Même si je ne suis pas rentable et que je n'ai jamais su me vendre, ni trouver quelqu'une/un pour le faire dans la durée, j'aspire encore à trouver la perle rare qui aura l'envie furieuse de défendre mes créations. Une fois dans ma vie j'ai eu cette chance... Deux petites années au milieu du chaos de ma vie personnelle, un chaos comme je n'en avais jamais connu, deux petites années et puis le désert... Comme si la vie s'amusait à m'offrir le meilleur, puis à tout m'arracher sans aucune pitié. Démerde toi ma fille, porte ton monde toute seule... Pour le coup vraiment toute seule... Ton chaos est toujours là, tu es épuisée, exsangue, la vie t'as terrassée et ce cadeau précieux, ce socle enfin offert, disparaît et te laisse seule perdue dans ce monde assez cruel de la culture... Un monde, un territoire les Landes que tu viens juste de découvrir, d'appréhender...

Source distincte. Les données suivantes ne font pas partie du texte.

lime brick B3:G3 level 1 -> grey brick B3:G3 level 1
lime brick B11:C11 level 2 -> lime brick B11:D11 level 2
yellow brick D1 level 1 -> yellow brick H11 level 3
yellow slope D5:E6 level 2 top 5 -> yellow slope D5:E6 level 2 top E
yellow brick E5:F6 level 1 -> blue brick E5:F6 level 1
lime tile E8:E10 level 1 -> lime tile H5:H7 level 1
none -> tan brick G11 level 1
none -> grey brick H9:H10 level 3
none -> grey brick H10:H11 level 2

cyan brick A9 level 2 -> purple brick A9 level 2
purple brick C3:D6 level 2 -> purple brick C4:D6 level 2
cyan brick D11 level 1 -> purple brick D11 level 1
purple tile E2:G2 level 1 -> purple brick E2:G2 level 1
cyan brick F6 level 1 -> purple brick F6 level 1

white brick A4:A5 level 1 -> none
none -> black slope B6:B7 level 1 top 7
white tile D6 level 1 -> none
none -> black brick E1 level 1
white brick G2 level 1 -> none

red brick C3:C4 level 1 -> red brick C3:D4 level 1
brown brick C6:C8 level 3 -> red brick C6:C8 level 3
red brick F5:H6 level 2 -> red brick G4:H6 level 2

Je peux vraiment parler de tout cela, parce que depuis la mort de ma mère ces quarante années de métier qui comptent énormément pour moi, sont revenues m'immerger toute entière. Je fais le bilan face à un chiffre tout rond de deux fois 20 ans, c'est assez important. Je suis toujours là, incroyable ! C'est dur, je ne suis pas sûre de faire mes heures cette année, je suis aidée et soutenue bien sûr, mais en réalité je me porte toute seule face aux institutions culturelles en tout genre depuis fin 2018, seule face à ce monde qui exige d'être bien entourée pour se vendre les doigts dans le nez.
Certes j'ai l'habitude, je n'ai eu que 2 ans un chargé de diffusion formidable, sur 20 années de direction artistique de cies... Avoir l'habitude ne veux pas dire que cela marche. Actuellement c'est un peu comme monter l'Everest en tongs. J'ai goûté à ce soutien si précieux, à ce partenariat que je ne connaissais pas. J'aurais préféré y goûter lors d'une période de ma vie personnelle beaucoup moins tourmentée, j'aurais sûrement pu alors maîtriser la suite et que cela dure, mais les épreuves on les reçoit et il faut bien se démerder avec.
Bon, bon, bon, tout cela pour dire que les pressions sociétales je les ressens fortement en ce moment, et que n'ayant plus envie de les subir, une petite voix me dit que la retraite c'est chouette... Mais tout bien réfléchi, ce n'est pas la retraite qui me tente, (surtout qu'elle sera de misère, réalité de la plupart d'entre nous), c'est l'autonomie financière dont je rêve ! Pour continuer de créer comme je veux, ce que je veux, au rythme que je veux, avec les gens que j'aime ! Ne plus avoir besoin d'être rentable, de respecter un planning serré et de correspondre à tous plein de petites cases, la création ce n'est pas cela, c'est beaucoup plus intime et mystérieux... Je ne rêve pas de la retraite en soi, j'ai plein d'envies, plein d'idées, de pensées qui mûrissent, plein d'énergie si elle est bien sollicitée. Je rêve d'une immense liberté financière et de trouver la perle rare qui me "vendra", sans que cette tâche m'incombe, qui me vendra même toute vieille, toute ridée, avec ma tête bien faite, mon cœur toujours et à jamais vaillant, heureuse de créer à ma manière, qui n'est certainement pas parfaite, mais dont je revendique la singularité. Le 9 novembre 59 ans et quarante années de métier au service du spectacle vivant, avec le recul c'est pas rien tout de même !
Photo d'une affiche de Tancède mise en scène pour le Festival d'Aix en Provence par Jean-Claude Penchenat (CDN de Chatenay Malabry. Le théâtre du Campagnol, mon premier socle, mes premiers formateurs et employeurs, des souvenirs impérissables, des rencontres inoubliables, des amitiés indéfectibles ). En premier plan : Daphné Evangélatos François Le Roux. Derrière eux ma pomme de 19 ans. Affiche retrouvée chez Claire, ma mère.